Task
Each entry is to be reproduced verbatim, and images are to be omitted.
(Extracted entries Opens)
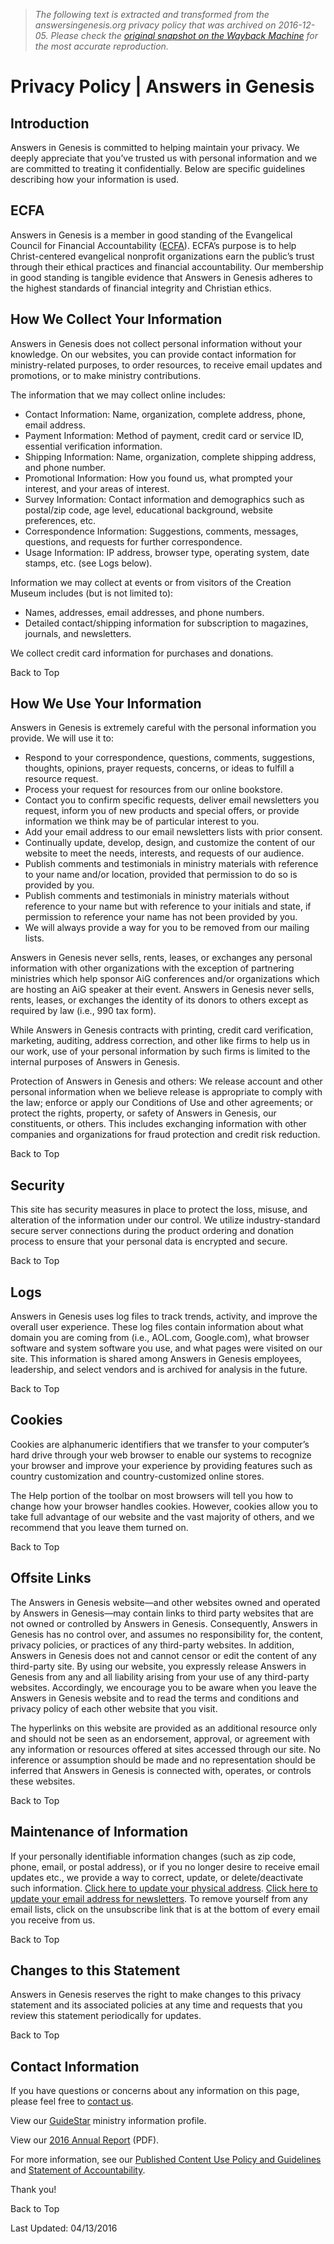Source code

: > *The following text is extracted and transformed from the answersingenesis.org privacy policy that was archived on 2016-12-05. Please check the [original snapshot on the Wayback Machine](https://web.archive.org/web/20161205103638id_/https%3A//answersingenesis.org/about/privacy-policy) for the most accurate reproduction.*

# Privacy Policy | Answers in Genesis

## Introduction

Answers in Genesis is committed to helping maintain your privacy. We deeply appreciate that you’ve trusted us with personal information and we are committed to treating it confidentially. Below are specific guidelines describing how your information is used.

## ECFA

Answers in Genesis is a member in good standing of the Evangelical Council for Financial Accountability ([ECFA](http://www.ecfa.org/)). ECFA’s purpose is to help Christ-centered evangelical nonprofit organizations earn the public’s trust through their ethical practices and financial accountability. Our membership in good standing is tangible evidence that Answers in Genesis adheres to the highest standards of financial integrity and Christian ethics.

## How We Collect Your Information

Answers in Genesis does not collect personal information without your knowledge. On our websites, you can provide contact information for ministry-related purposes, to order resources, to receive email updates and promotions, or to make ministry contributions.

The information that we may collect online includes:

  * Contact Information: Name, organization, complete address, phone, email address.
  * Payment Information: Method of payment, credit card or service ID, essential verification information.
  * Shipping Information: Name, organization, complete shipping address, and phone number.
  * Promotional Information: How you found us, what prompted your interest, and your areas of interest.
  * Survey Information: Contact information and demographics such as postal/zip code, age level, educational background, website preferences, etc.
  * Correspondence Information: Suggestions, comments, messages, questions, and requests for further correspondence.
  * Usage Information: IP address, browser type, operating system, date stamps, etc. (see Logs below).



Information we may collect at events or from visitors of the Creation Museum includes (but is not limited to):

  * Names, addresses, email addresses, and phone numbers.
  * Detailed contact/shipping information for subscription to magazines, journals, and newsletters.



We collect credit card information for purchases and donations.

Back to Top

## How We Use Your Information

Answers in Genesis is extremely careful with the personal information you provide. We will use it to:

  * Respond to your correspondence, questions, comments, suggestions, thoughts, opinions, prayer requests, concerns, or ideas to fulfill a resource request.
  * Process your request for resources from our online bookstore.
  * Contact you to confirm specific requests, deliver email newsletters you request, inform you of new products and special offers, or provide information we think may be of particular interest to you.
  * Add your email address to our email newsletters lists with prior consent.
  * Continually update, develop, design, and customize the content of our website to meet the needs, interests, and requests of our audience.
  * Publish comments and testimonials in ministry materials with reference to your name and/or location, provided that permission to do so is provided by you.
  * Publish comments and testimonials in ministry materials without reference to your name but with reference to your initials and state, if permission to reference your name has not been provided by you.
  * We will always provide a way for you to be removed from our mailing lists.



Answers in Genesis never sells, rents, leases, or exchanges any personal information with other organizations with the exception of partnering ministries which help sponsor AiG conferences and/or organizations which are hosting an AiG speaker at their event. Answers in Genesis never sells, rents, leases, or exchanges the identity of its donors to others except as required by law (i.e., 990 tax form).

While Answers in Genesis contracts with printing, credit card verification, marketing, auditing, address correction, and other like firms to help us in our work, use of your personal information by such firms is limited to the internal purposes of Answers in Genesis.

Protection of Answers in Genesis and others: We release account and other personal information when we believe release is appropriate to comply with the law; enforce or apply our Conditions of Use and other agreements; or protect the rights, property, or safety of Answers in Genesis, our constituents, or others. This includes exchanging information with other companies and organizations for fraud protection and credit risk reduction.

Back to Top

## Security

This site has security measures in place to protect the loss, misuse, and alteration of the information under our control. We utilize industry-standard secure server connections during the product ordering and donation process to ensure that your personal data is encrypted and secure.

Back to Top

## Logs

Answers in Genesis uses log files to track trends, activity, and improve the overall user experience. These log files contain information about what domain you are coming from (i.e., AOL.com, Google.com), what browser software and system software you use, and what pages were visited on our site. This information is shared among Answers in Genesis employees, leadership, and select vendors and is archived for analysis in the future.

Back to Top 

## Cookies

Cookies are alphanumeric identifiers that we transfer to your computer’s hard drive through your web browser to enable our systems to recognize your browser and improve your experience by providing features such as country customization and country-customized online stores.

The Help portion of the toolbar on most browsers will tell you how to change how your browser handles cookies. However, cookies allow you to take full advantage of our website and the vast majority of others, and we recommend that you leave them turned on.

Back to Top

## Offsite Links

The Answers in Genesis website—and other websites owned and operated by Answers in Genesis—may contain links to third party websites that are not owned or controlled by Answers in Genesis. Consequently, Answers in Genesis has no control over, and assumes no responsibility for, the content, privacy policies, or practices of any third-party websites. In addition, Answers in Genesis does not and cannot censor or edit the content of any third-party site. By using our website, you expressly release Answers in Genesis from any and all liability arising from your use of any third-party websites. Accordingly, we encourage you to be aware when you leave the Answers in Genesis website and to read the terms and conditions and privacy policy of each other website that you visit.

The hyperlinks on this website are provided as an additional resource only and should not be seen as an endorsement, approval, or agreement with any information or resources offered at sites accessed through our site. No inference or assumption should be made and no representation should be inferred that Answers in Genesis is connected with, operates, or controls these websites.

Back to Top

## Maintenance of Information

If your personally identifiable information changes (such as zip code, phone, email, or postal address), or if you no longer desire to receive email updates etc., we provide a way to correct, update, or delete/deactivate such information. [Click here to update your physical address](https://web.archive.org/feedback/sendmail.aspx?TopicID=ChangeOfAddress). [Click here to update your email address for newsletters](https://web.archive.org/newsletters/). To remove yourself from any email lists, click on the unsubscribe link that is at the bottom of every email you receive from us.

Back to Top

## Changes to this Statement

Answers in Genesis reserves the right to make changes to this privacy statement and its associated policies at any time and requests that you review this statement periodically for updates.

Back to Top

## Contact Information

If you have questions or concerns about any information on this page, please feel free to [contact us](https://web.archive.org/feedback/sendmail.aspx?TopicID=inquiries).

View our [GuideStar](http://www.guidestar.org/organizations/33-0596423/answers-genesis-kentucky.aspx) ministry information profile.

View our [2016 Annual Report](https://cdn-assets.answersingenesis.org/doc/articles/about/annual-report-2016.pdf) (PDF).

For more information, see our [Published Content Use Policy and Guidelines](https://web.archive.org/about/use-policy/) and [Statement of Accountability](https://web.archive.org/about/soa/). 

Thank you!

Back to Top 

Last Updated: 04/13/2016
(Extracted entries Closes)
Solution
Source code

: > *The following text is extracted and transformed from the answersingenesis.org privacy policy that was archived on 2016-12-05. Please check the [original snapshot on the Wayback Machine](https://web.archive.org/web/20161205103638id_/https%3A//answersingenesis.org/about/privacy-policy) for the most accurate reproduction.*

# Privacy Policy | Answers in Genesis

## Introduction

Answers in Genesis is committed to helping maintain your privacy. We deeply appreciate that you’ve trusted us with personal information and we are committed to treating it confidentially. Below are specific guidelines describing how your information is used.

## ECFA

Answers in Genesis is a member in good standing of the Evangelical Council for Financial Accountability ([ECFA](http://www.ecfa.org/)). ECFA’s purpose is to help Christ-centered evangelical nonprofit organizations earn the public’s trust through their ethical practices and financial accountability. Our membership in good standing is tangible evidence that Answers in Genesis adheres to the highest standards of financial integrity and Christian ethics.

## How We Collect Your Information

Answers in Genesis does not collect personal information without your knowledge. On our websites, you can provide contact information for ministry-related purposes, to order resources, to receive email updates and promotions, or to make ministry contributions.

The information that we may collect online includes:

  * Contact Information: Name, organization, complete address, phone, email address.
  * Payment Information: Method of payment, credit card or service ID, essential verification information.
  * Shipping Information: Name, organization, complete shipping address, and phone number.
  * Promotional Information: How you found us, what prompted your interest, and your areas of interest.
  * Survey Information: Contact information and demographics such as postal/zip code, age level, educational background, website preferences, etc.
  * Correspondence Information: Suggestions, comments, messages, questions, and requests for further correspondence.
  * Usage Information: IP address, browser type, operating system, date stamps, etc. (see Logs below).



Information we may collect at events or from visitors of the Creation Museum includes (but is not limited to):

  * Names, addresses, email addresses, and phone numbers.
  * Detailed contact/shipping information for subscription to magazines, journals, and newsletters.



We collect credit card information for purchases and donations.

Back to Top

## How We Use Your Information

Answers in Genesis is extremely careful with the personal information you provide. We will use it to:

  * Respond to your correspondence, questions, comments, suggestions, thoughts, opinions, prayer requests, concerns, or ideas to fulfill a resource request.
  * Process your request for resources from our online bookstore.
  * Contact you to confirm specific requests, deliver email newsletters you request, inform you of new products and special offers, or provide information we think may be of particular interest to you.
  * Add your email address to our email newsletters lists with prior consent.
  * Continually update, develop, design, and customize the content of our website to meet the needs, interests, and requests of our audience.
  * Publish comments and testimonials in ministry materials with reference to your name and/or location, provided that permission to do so is provided by you.
  * Publish comments and testimonials in ministry materials without reference to your name but with reference to your initials and state, if permission to reference your name has not been provided by you.
  * We will always provide a way for you to be removed from our mailing lists.



Answers in Genesis never sells, rents, leases, or exchanges any personal information with other organizations with the exception of partnering ministries which help sponsor AiG conferences and/or organizations which are hosting an AiG speaker at their event. Answers in Genesis never sells, rents, leases, or exchanges the identity of its donors to others except as required by law (i.e., 990 tax form).

While Answers in Genesis contracts with printing, credit card verification, marketing, auditing, address correction, and other like firms to help us in our work, use of your personal information by such firms is limited to the internal purposes of Answers in Genesis.

Protection of Answers in Genesis and others: We release account and other personal information when we believe release is appropriate to comply with the law; enforce or apply our Conditions of Use and other agreements; or protect the rights, property, or safety of Answers in Genesis, our constituents, or others. This includes exchanging information with other companies and organizations for fraud protection and credit risk reduction.

Back to Top

## Security

This site has security measures in place to protect the loss, misuse, and alteration of the information under our control. We utilize industry-standard secure server connections during the product ordering and donation process to ensure that your personal data is encrypted and secure.

Back to Top

## Logs

Answers in Genesis uses log files to track trends, activity, and improve the overall user experience. These log files contain information about what domain you are coming from (i.e., AOL.com, Google.com), what browser software and system software you use, and what pages were visited on our site. This information is shared among Answers in Genesis employees, leadership, and select vendors and is archived for analysis in the future.

Back to Top 

## Cookies

Cookies are alphanumeric identifiers that we transfer to your computer’s hard drive through your web browser to enable our systems to recognize your browser and improve your experience by providing features such as country customization and country-customized online stores.

The Help portion of the toolbar on most browsers will tell you how to change how your browser handles cookies. However, cookies allow you to take full advantage of our website and the vast majority of others, and we recommend that you leave them turned on.

Back to Top

## Offsite Links

The Answers in Genesis website—and other websites owned and operated by Answers in Genesis—may contain links to third party websites that are not owned or controlled by Answers in Genesis. Consequently, Answers in Genesis has no control over, and assumes no responsibility for, the content, privacy policies, or practices of any third-party websites. In addition, Answers in Genesis does not and cannot censor or edit the content of any third-party site. By using our website, you expressly release Answers in Genesis from any and all liability arising from your use of any third-party websites. Accordingly, we encourage you to be aware when you leave the Answers in Genesis website and to read the terms and conditions and privacy policy of each other website that you visit.

The hyperlinks on this website are provided as an additional resource only and should not be seen as an endorsement, approval, or agreement with any information or resources offered at sites accessed through our site. No inference or assumption should be made and no representation should be inferred that Answers in Genesis is connected with, operates, or controls these websites.

Back to Top

## Maintenance of Information

If your personally identifiable information changes (such as zip code, phone, email, or postal address), or if you no longer desire to receive email updates etc., we provide a way to correct, update, or delete/deactivate such information. [Click here to update your physical address](https://web.archive.org/feedback/sendmail.aspx?TopicID=ChangeOfAddress). [Click here to update your email address for newsletters](https://web.archive.org/newsletters/). To remove yourself from any email lists, click on the unsubscribe link that is at the bottom of every email you receive from us.

Back to Top

## Changes to this Statement

Answers in Genesis reserves the right to make changes to this privacy statement and its associated policies at any time and requests that you review this statement periodically for updates.

Back to Top

## Contact Information

If you have questions or concerns about any information on this page, please feel free to [contact us](https://web.archive.org/feedback/sendmail.aspx?TopicID=inquiries).

View our [GuideStar](http://www.guidestar.org/organizations/33-0596423/answers-genesis-kentucky.aspx) ministry information profile.

View our [2016 Annual Report](https://cdn-assets.answersingenesis.org/doc/articles/about/annual-report-2016.pdf) (PDF).

For more information, see our [Published Content Use Policy and Guidelines](https://web.archive.org/about/use-policy/) and [Statement of Accountability](https://web.archive.org/about/soa/). 

Thank you!

Back to Top 

Last Updated: 04/13/2016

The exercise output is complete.